-------- Data rows

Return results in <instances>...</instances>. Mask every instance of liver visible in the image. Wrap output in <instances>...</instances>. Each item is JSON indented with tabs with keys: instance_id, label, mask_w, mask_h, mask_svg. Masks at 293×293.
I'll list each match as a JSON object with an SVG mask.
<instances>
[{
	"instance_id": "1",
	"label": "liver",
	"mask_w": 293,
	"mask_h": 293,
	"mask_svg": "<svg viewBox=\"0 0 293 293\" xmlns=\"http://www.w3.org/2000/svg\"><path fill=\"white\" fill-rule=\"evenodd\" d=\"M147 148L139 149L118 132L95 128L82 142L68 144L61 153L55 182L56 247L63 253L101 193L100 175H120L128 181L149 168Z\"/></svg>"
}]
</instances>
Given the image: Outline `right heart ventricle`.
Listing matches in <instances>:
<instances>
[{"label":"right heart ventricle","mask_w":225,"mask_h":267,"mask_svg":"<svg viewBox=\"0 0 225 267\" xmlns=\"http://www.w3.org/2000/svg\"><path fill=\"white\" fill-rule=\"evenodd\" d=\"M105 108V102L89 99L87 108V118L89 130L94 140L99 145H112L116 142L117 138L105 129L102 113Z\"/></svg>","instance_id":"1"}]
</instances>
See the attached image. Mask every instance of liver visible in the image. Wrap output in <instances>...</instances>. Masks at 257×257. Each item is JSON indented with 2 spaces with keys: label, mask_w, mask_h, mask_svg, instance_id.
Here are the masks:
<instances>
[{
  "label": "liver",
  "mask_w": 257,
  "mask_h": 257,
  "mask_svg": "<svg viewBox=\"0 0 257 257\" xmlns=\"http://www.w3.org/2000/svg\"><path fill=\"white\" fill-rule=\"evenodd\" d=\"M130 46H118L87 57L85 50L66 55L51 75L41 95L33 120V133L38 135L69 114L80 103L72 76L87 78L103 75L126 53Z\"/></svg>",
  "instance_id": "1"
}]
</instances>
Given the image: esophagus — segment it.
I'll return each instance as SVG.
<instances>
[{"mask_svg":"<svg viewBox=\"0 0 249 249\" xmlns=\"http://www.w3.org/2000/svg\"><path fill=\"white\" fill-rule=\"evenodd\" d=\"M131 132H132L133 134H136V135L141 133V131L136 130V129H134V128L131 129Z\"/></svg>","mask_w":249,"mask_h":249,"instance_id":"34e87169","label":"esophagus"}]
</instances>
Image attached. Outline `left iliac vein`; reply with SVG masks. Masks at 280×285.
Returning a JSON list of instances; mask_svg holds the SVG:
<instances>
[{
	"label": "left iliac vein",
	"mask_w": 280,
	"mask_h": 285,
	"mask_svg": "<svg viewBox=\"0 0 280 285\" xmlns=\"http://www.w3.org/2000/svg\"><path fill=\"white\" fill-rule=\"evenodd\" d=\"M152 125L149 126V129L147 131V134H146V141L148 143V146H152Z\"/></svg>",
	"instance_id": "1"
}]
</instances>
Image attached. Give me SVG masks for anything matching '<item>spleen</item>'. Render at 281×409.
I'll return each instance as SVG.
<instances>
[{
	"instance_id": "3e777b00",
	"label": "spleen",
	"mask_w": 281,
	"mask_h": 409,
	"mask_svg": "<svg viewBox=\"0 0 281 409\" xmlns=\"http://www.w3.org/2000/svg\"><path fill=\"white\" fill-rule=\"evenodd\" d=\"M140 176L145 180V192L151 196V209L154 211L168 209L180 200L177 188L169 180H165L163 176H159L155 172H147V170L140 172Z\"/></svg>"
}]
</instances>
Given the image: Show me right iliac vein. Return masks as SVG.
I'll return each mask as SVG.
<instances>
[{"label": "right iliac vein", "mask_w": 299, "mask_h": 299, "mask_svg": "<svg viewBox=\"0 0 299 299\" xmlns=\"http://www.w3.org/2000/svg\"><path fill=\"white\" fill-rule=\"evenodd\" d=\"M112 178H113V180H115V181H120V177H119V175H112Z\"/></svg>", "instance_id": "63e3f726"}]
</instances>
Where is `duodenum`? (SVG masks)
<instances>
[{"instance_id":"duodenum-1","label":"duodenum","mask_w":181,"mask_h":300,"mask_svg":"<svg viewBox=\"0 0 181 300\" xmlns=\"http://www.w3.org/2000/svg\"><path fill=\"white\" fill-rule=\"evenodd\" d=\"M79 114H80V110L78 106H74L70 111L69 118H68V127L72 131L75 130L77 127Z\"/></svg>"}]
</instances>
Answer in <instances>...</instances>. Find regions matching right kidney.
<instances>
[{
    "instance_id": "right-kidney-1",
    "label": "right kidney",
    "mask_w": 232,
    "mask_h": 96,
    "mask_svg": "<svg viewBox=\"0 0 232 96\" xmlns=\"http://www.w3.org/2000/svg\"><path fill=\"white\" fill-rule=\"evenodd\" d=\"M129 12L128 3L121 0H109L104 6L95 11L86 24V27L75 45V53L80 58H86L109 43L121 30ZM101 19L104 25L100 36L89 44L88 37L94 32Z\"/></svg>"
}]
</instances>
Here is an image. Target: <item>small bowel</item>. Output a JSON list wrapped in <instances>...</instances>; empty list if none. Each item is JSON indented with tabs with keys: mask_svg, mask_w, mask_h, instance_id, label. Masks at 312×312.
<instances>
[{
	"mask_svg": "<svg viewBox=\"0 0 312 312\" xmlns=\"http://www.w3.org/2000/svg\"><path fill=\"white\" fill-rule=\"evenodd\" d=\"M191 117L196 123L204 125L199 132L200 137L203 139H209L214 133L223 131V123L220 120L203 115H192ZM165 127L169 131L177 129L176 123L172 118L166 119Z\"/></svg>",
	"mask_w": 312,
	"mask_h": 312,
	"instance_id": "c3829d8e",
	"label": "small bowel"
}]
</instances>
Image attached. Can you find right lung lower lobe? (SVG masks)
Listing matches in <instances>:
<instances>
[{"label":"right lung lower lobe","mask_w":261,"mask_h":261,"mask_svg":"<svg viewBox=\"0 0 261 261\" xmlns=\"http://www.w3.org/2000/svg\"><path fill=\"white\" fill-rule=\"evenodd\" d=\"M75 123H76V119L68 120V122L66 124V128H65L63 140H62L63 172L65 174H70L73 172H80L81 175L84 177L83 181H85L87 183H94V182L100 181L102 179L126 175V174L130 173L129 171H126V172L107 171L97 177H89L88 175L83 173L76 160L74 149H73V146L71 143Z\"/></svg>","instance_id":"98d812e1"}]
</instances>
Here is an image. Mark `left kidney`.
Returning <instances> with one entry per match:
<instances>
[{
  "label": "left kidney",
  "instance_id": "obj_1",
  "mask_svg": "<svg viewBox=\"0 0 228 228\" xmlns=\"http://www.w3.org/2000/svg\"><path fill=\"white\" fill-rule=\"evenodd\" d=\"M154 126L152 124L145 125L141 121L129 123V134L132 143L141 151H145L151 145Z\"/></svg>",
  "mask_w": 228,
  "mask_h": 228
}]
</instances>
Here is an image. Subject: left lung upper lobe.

----------------

# What you need to do:
Can you lay out the lines above as a Markdown table with a "Row" column numbering each line and a "Content" column holding it, leaving out any blank lines?

# Task response:
| Row | Content |
|---|---|
| 1 | Return results in <instances>...</instances>. Mask every instance of liver visible in the image. Wrap output in <instances>...</instances>. Each item is JSON indented with tabs with keys: instance_id, label, mask_w, mask_h, mask_svg. Masks at 293×293. |
| 2 | I'll list each match as a JSON object with an SVG mask. |
| 3 | <instances> |
| 4 | [{ |
| 5 | 	"instance_id": "1", |
| 6 | 	"label": "liver", |
| 7 | 	"mask_w": 293, |
| 8 | 	"mask_h": 293, |
| 9 | 	"mask_svg": "<svg viewBox=\"0 0 293 293\" xmlns=\"http://www.w3.org/2000/svg\"><path fill=\"white\" fill-rule=\"evenodd\" d=\"M147 148L139 149L118 132L95 128L82 142L68 144L61 153L55 182L56 247L63 253L101 193L100 175H120L128 181L149 168Z\"/></svg>" |
| 10 | }] |
| 11 | </instances> |
| 12 | Given the image: Outline `right heart ventricle`. |
| 13 | Listing matches in <instances>: |
| 14 | <instances> |
| 15 | [{"label":"right heart ventricle","mask_w":225,"mask_h":267,"mask_svg":"<svg viewBox=\"0 0 225 267\" xmlns=\"http://www.w3.org/2000/svg\"><path fill=\"white\" fill-rule=\"evenodd\" d=\"M105 108V102L89 99L87 108V118L89 130L94 140L99 145H112L116 142L117 138L105 129L102 113Z\"/></svg>","instance_id":"1"}] |
| 16 | </instances> |
| 17 | See the attached image. Mask every instance of liver visible in the image. Wrap output in <instances>...</instances>. Masks at 257×257. Each item is JSON indented with 2 spaces with keys: label, mask_w, mask_h, mask_svg, instance_id. |
| 18 | Here are the masks: |
| 19 | <instances> |
| 20 | [{ |
| 21 |   "label": "liver", |
| 22 |   "mask_w": 257, |
| 23 |   "mask_h": 257, |
| 24 |   "mask_svg": "<svg viewBox=\"0 0 257 257\" xmlns=\"http://www.w3.org/2000/svg\"><path fill=\"white\" fill-rule=\"evenodd\" d=\"M130 46H118L87 57L85 50L66 55L51 75L41 95L33 120V133L38 135L69 114L80 103L72 76L87 78L103 75L126 53Z\"/></svg>", |
| 25 |   "instance_id": "1" |
| 26 | }] |
| 27 | </instances> |
| 28 | Given the image: esophagus — segment it. |
| 29 | I'll return each instance as SVG. |
| 30 | <instances> |
| 31 | [{"mask_svg":"<svg viewBox=\"0 0 249 249\" xmlns=\"http://www.w3.org/2000/svg\"><path fill=\"white\" fill-rule=\"evenodd\" d=\"M131 132H132L133 134H136V135L141 133V131L136 130V129H134V128L131 129Z\"/></svg>","mask_w":249,"mask_h":249,"instance_id":"34e87169","label":"esophagus"}] |
| 32 | </instances> |
| 33 | Image attached. Outline `left iliac vein`; reply with SVG masks. Masks at 280×285. |
| 34 | Returning a JSON list of instances; mask_svg holds the SVG: |
| 35 | <instances> |
| 36 | [{ |
| 37 | 	"label": "left iliac vein", |
| 38 | 	"mask_w": 280, |
| 39 | 	"mask_h": 285, |
| 40 | 	"mask_svg": "<svg viewBox=\"0 0 280 285\" xmlns=\"http://www.w3.org/2000/svg\"><path fill=\"white\" fill-rule=\"evenodd\" d=\"M152 125L149 126V129L147 131V134H146V141L148 143V146H152Z\"/></svg>", |
| 41 | 	"instance_id": "1" |
| 42 | }] |
| 43 | </instances> |
| 44 | Image attached. Give me SVG masks for anything matching '<item>spleen</item>'. Render at 281×409. |
| 45 | I'll return each instance as SVG. |
| 46 | <instances> |
| 47 | [{ |
| 48 | 	"instance_id": "3e777b00", |
| 49 | 	"label": "spleen", |
| 50 | 	"mask_w": 281, |
| 51 | 	"mask_h": 409, |
| 52 | 	"mask_svg": "<svg viewBox=\"0 0 281 409\" xmlns=\"http://www.w3.org/2000/svg\"><path fill=\"white\" fill-rule=\"evenodd\" d=\"M140 176L145 180V192L151 196V209L154 211L168 209L180 200L177 188L169 180H165L163 176H159L155 172H147V170L140 172Z\"/></svg>" |
| 53 | }] |
| 54 | </instances> |
| 55 | Given the image: Show me right iliac vein. Return masks as SVG. |
| 56 | I'll return each mask as SVG. |
| 57 | <instances> |
| 58 | [{"label": "right iliac vein", "mask_w": 299, "mask_h": 299, "mask_svg": "<svg viewBox=\"0 0 299 299\" xmlns=\"http://www.w3.org/2000/svg\"><path fill=\"white\" fill-rule=\"evenodd\" d=\"M112 178H113V180H115V181H120V177H119V175H112Z\"/></svg>", "instance_id": "63e3f726"}] |
| 59 | </instances> |
| 60 | Where is `duodenum`? (SVG masks) |
| 61 | <instances> |
| 62 | [{"instance_id":"duodenum-1","label":"duodenum","mask_w":181,"mask_h":300,"mask_svg":"<svg viewBox=\"0 0 181 300\" xmlns=\"http://www.w3.org/2000/svg\"><path fill=\"white\" fill-rule=\"evenodd\" d=\"M79 114H80V110L78 106H74L70 111L69 118H68V127L72 131L75 130L77 127Z\"/></svg>"}] |
| 63 | </instances> |
| 64 | Answer in <instances>...</instances>. Find regions matching right kidney. |
| 65 | <instances> |
| 66 | [{ |
| 67 |     "instance_id": "right-kidney-1", |
| 68 |     "label": "right kidney", |
| 69 |     "mask_w": 232, |
| 70 |     "mask_h": 96, |
| 71 |     "mask_svg": "<svg viewBox=\"0 0 232 96\" xmlns=\"http://www.w3.org/2000/svg\"><path fill=\"white\" fill-rule=\"evenodd\" d=\"M129 12L128 3L121 0H109L104 6L95 11L86 24V27L75 45V53L80 58H86L109 43L121 30ZM101 19L104 25L100 36L89 44L88 37L94 32Z\"/></svg>" |
| 72 | }] |
| 73 | </instances> |
| 74 | Here is an image. Target: <item>small bowel</item>. Output a JSON list wrapped in <instances>...</instances>; empty list if none. Each item is JSON indented with tabs with keys: mask_svg, mask_w, mask_h, instance_id, label. Masks at 312×312. |
| 75 | <instances> |
| 76 | [{ |
| 77 | 	"mask_svg": "<svg viewBox=\"0 0 312 312\" xmlns=\"http://www.w3.org/2000/svg\"><path fill=\"white\" fill-rule=\"evenodd\" d=\"M191 117L196 123L204 125L199 132L200 137L203 139H209L214 133L223 131V123L220 120L203 115H192ZM165 127L169 131L177 129L176 123L172 118L166 119Z\"/></svg>", |
| 78 | 	"mask_w": 312, |
| 79 | 	"mask_h": 312, |
| 80 | 	"instance_id": "c3829d8e", |
| 81 | 	"label": "small bowel" |
| 82 | }] |
| 83 | </instances> |
| 84 | Image attached. Can you find right lung lower lobe? (SVG masks) |
| 85 | Listing matches in <instances>: |
| 86 | <instances> |
| 87 | [{"label":"right lung lower lobe","mask_w":261,"mask_h":261,"mask_svg":"<svg viewBox=\"0 0 261 261\" xmlns=\"http://www.w3.org/2000/svg\"><path fill=\"white\" fill-rule=\"evenodd\" d=\"M75 123H76V119L68 120V122L66 124V128H65L63 140H62L63 172L65 174H70L73 172H80L81 175L84 177L83 181H85L87 183H94V182L100 181L102 179L126 175V174L130 173L129 171H126V172L107 171L97 177H89L88 175L83 173L76 160L74 149H73V146L71 143Z\"/></svg>","instance_id":"98d812e1"}] |
| 88 | </instances> |
| 89 | Here is an image. Mark `left kidney`. |
| 90 | Returning <instances> with one entry per match: |
| 91 | <instances> |
| 92 | [{ |
| 93 |   "label": "left kidney", |
| 94 |   "instance_id": "obj_1", |
| 95 |   "mask_svg": "<svg viewBox=\"0 0 228 228\" xmlns=\"http://www.w3.org/2000/svg\"><path fill=\"white\" fill-rule=\"evenodd\" d=\"M154 126L152 124L145 125L141 121L129 123V134L132 143L141 151H145L151 145Z\"/></svg>", |
| 96 |   "mask_w": 228, |
| 97 |   "mask_h": 228 |
| 98 | }] |
| 99 | </instances> |
| 100 | Here is an image. Subject: left lung upper lobe. |